Lauren Carter

She / Her

Lauren Carter is the author of the short story collection Places Like These, a Globe & Mail recommended read in Spring 2023and four previous books of fiction and poetry, including This Has Nothing to Do with You, winner of the 2020 Margaret Laurence Award for Fiction. She has also received the John Hirsch Award for Most Promising Manitoba Writer, and her debut novel, Swarm, was longlisted for CBC’s Canada Reads. Carter’s stories, poems, and journalism has been published in a wide variety of periodicals and longlisted multiple times for the CBC Literary Prizes. Her short story “Rhubarb” won the Prairie Fire Fiction Award and was included in Best Canadian Stories in 2015. She holds an MFA in Creative Writing from the University of Guelph and regularly teaches creative writing and organizes writing retreats.

Awards

2020 - Margaret Laurence Award for Fiction

Manitoba Book Award received for This Has Nothing To Do With You

2020 - John Hirsch Award for Most Promising Manitoba Writer

Manitoba Book Award

Publications

Places like These by Lauren Carter

Places Like These

A widow visits a spiritualist community to attempt to contact her late husband.

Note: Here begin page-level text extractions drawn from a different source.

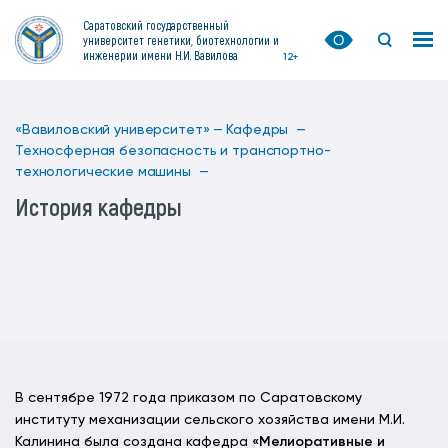
Саратовский государственный
университет генетики, биотехнологии и
инженерии имени Н.И. Вавилова
12+
«Вавиловский университет» —
Кафедры —
Техносферная безопасность и транспортно-
технологические машины —
История кафедры
В сентябре 1972 года приказом по Саратовскому
институту механизации сельского хозяйства имени М.И.
Калинина была создана кафедра
«Мелиоративные и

A grieving teenager confronts the unfairness of his small-town world and the oncoming ecological disaster. A sexual assault survivor navigates her boyfriend’s tricky family and her own confusing desires. A mother examines unresolved guilt while seeking her missing daughter in a city slum. A lover exploits his girlfriend’s secrets for his own purposes. Whether in Ecuador or San Francisco, rural Ontario or northern Manitoba, the landscape in each of Carter’s poignant short stories reflects each character’s journey. Psychologically complex and astute, Places Like These plumbs the vast range of human reactions to those things which make us human—love, grief, friendship, betrayal, and the intertwined yet contrasting longing for connection and independence.

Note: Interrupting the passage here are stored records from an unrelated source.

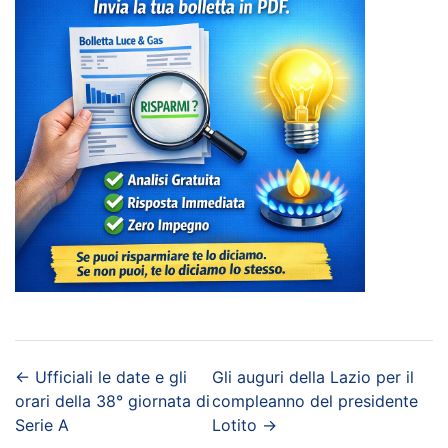
←
Ufficiali le date e gli
Gli auguri della Lazio per il
orari della 38° giornata di
compleanno del presidente
Serie A
Lotito
→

This has Nothing to do With You -Lauren Carter

This Has Nothing To Do With You

When Melony Barnett’s mother commits a violent murder, Mel is left struggling with the loss of her parents and her future. For more than two years, she drifts around the continent, trying to carve out a life that has nothing to do with her past, before returning to her Northern Ontario home and adopting a rescue dog–a mastiff with a tragic history. As she struggles to help the dog heal and repair her relationship with her brother, Matt, she begins to uncover layers of secrets about her family –secrets that were the fuel for her mother’s actions. This Has Nothing to Do With You is a compulsively readable novel that follows a dynamic cast of characters, revealing the complexity of the bonds that are formed through trauma and grief–with siblings, lovers, friends, and dogs.

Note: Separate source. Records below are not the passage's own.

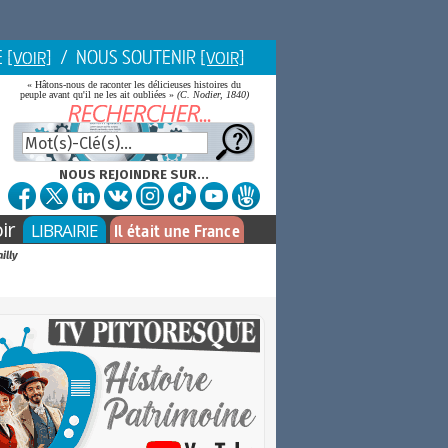
E
/ NOUS SOUTENIR
[VOIR]
[VOIR]
« Hâtons-nous de raconter les délicieuses histoires du
peuple avant qu'il ne les ait oubliées »
(C. Nodier, 1840)
NOUS REJOINDRE SUR...
ir
LIBRAIRIE
Il était une France
illy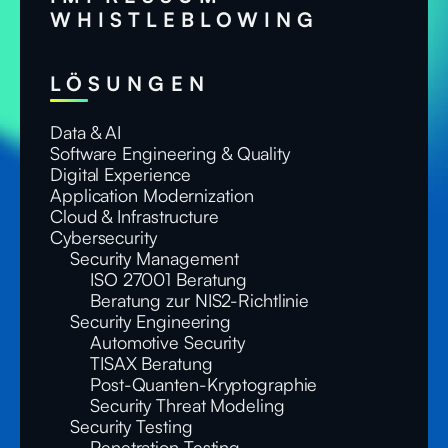
WHISTLEBLOWING
LÖSUNGEN
Data & AI
Software Engineering & Quality
Digital Experience
Application Modernization
Cloud & Infrastructure
Cybersecurity
Security Management
ISO 27001 Beratung
Beratung zur NIS2-Richtlinie
Security Engineering
Automotive Security
TISAX Beratung
Post-Quanten-Kryptographie
Security Threat Modeling
Security Testing
Penetration Testing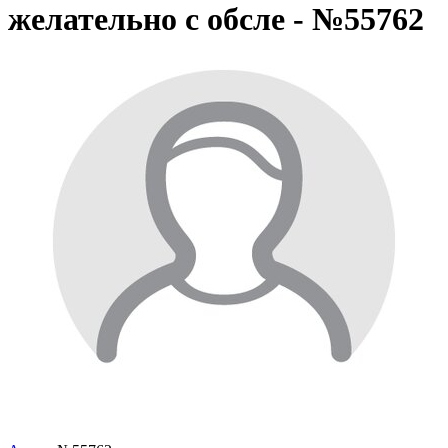
желательно с обсле - №55762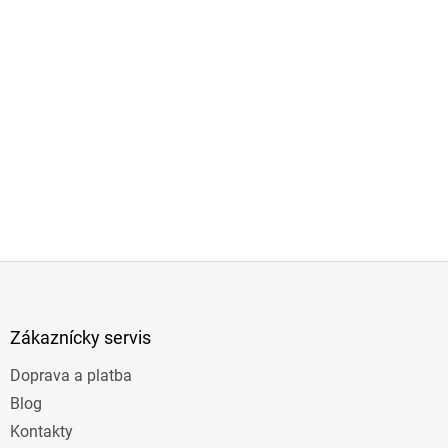
Z
á
p
ä
Zákaznícky servis
t
Doprava a platba
i
e
Blog
Kontakty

Following Sea - Lauren Carter

Following Sea

Spanning almost two hundred years, Following Sea finds anchor in the submerged regions of the heart. With great care, Lauren Carter wades into family histories and geography, all the while charting her own territories. Carried by the ebb and flow of language, Carter’s second collection explores issues of infertility, identity, and settler migration, offering a tender examination of home. Urgent and intimate, Following Sea leads us along the shoreline of Carter’s Manitoulin memories to show us what she has carried up from the depths.

Swarm by Lauren Carter

Swarm

In the not-too-distant future, thirty-seven-year-old Sandy lives a challenging and unfamiliar life. She survives by fishing, farming, and beekeeping on an isolated island with her partner, Marvin, and friend, Thomson. When the footprints of a thieving child start appearing in their garden, the family must come together to protect both the child and their fragile community. In the face of scarcity, Sandy still dreams of being a mother. The thought of a child compels her to revisit her earlier life in a city plagued by power outages, unemployment, and protests. There she met Marvin and joined his violent cause, initiating a chain of events that led to tragic and life-altering consequences. A powerful debut novel, Swarm is about persevering in a time of shrinking options, and coming to terms with regrettable choices.